Entrambe le forme sono eccessive. Ma c’è un giusto grado di responsabilizzazione, un coinvolgimento educativo rispettoso della personalità del fratello. Un discorso a parte merita l’adolescenza, periodo nel quale i ragazzi amano pensare solo a se stessi. In questa fase, un certo disinteresse rientra nella fisiologia delle cose.

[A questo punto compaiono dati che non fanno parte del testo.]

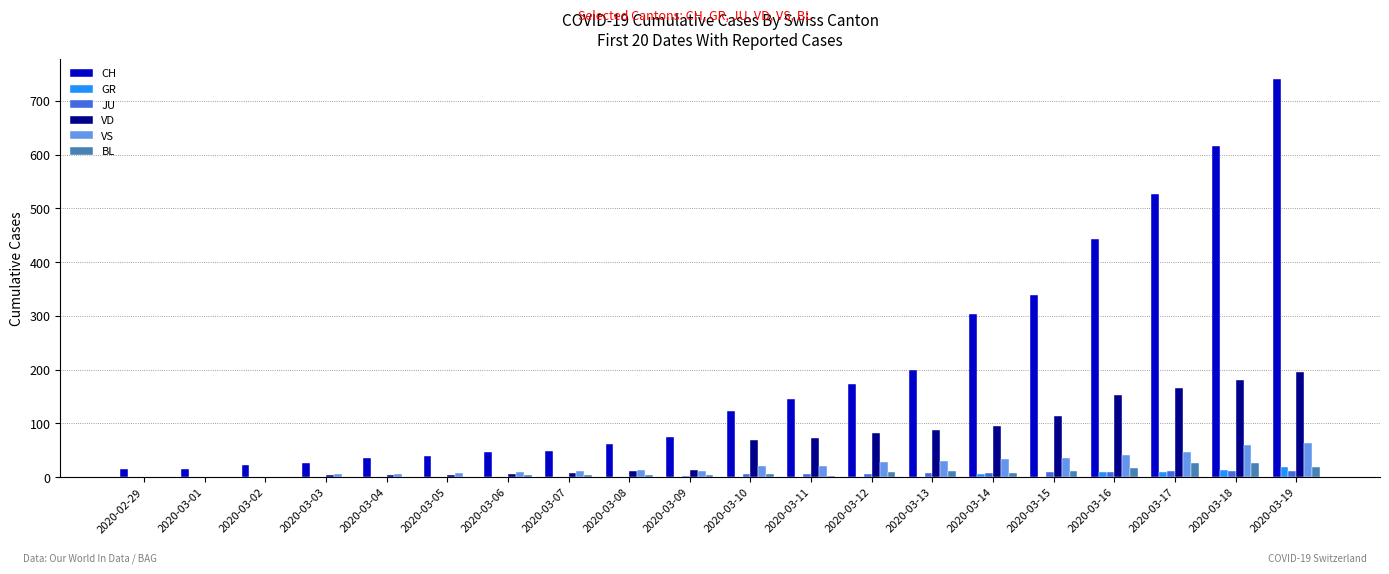

Which series has the largest total across all categories?

CH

In quali trabocchetti educativi gli adulti devono evitare di cadere?
Ne segnalo solo uno, frutto di una ricerca che abbiamo realizzato nel territorio bolognese, e che per la prima volta ha affrontato il tema della comunicazione della diagnosi ai siblings. È emersa l’importanza di un adeguato accompagnamento, in ogni fase d’età, nel comprendere la disabilità del fratello.

Qualche esempio?
L’annuncio della nascita: il papà che telefona a casa della nonna al figlio di 6 anni per avvertire che la mamma, dopo il parto, sta bene. «E il fratellino?». Anche lui sta bene, però «non è normale». Mette giù il telefono e basta. La comunicazione della diagnosi è un processo. Seguendo le fasi di crescita, bisogna trasmettere informazioni adatte all’età e al livello di comprensione, senza defilarsi mai dalle domande, altrimenti non si crea un’appartenenza, ma una distanza. L’altro verrà sentito come irrecuperabilmente diverso, ingestibile.

È solo questione di comunicazione?
No. Molto pesano le regole famigliari. Il bambino disabile nelle cose di casa non può essere un privilegiato rispetto ai suoi pari, uno che mangia merendine quando vuole, che ha il monopolio della tv, e via dicendo. Questi piccoli elementi separano i fratelli. Invece, un’osservazione dei principi minimi delle regole famigliari anche da parte del bimbo disabile è un buon fattore protettivo del legame tra fratelli.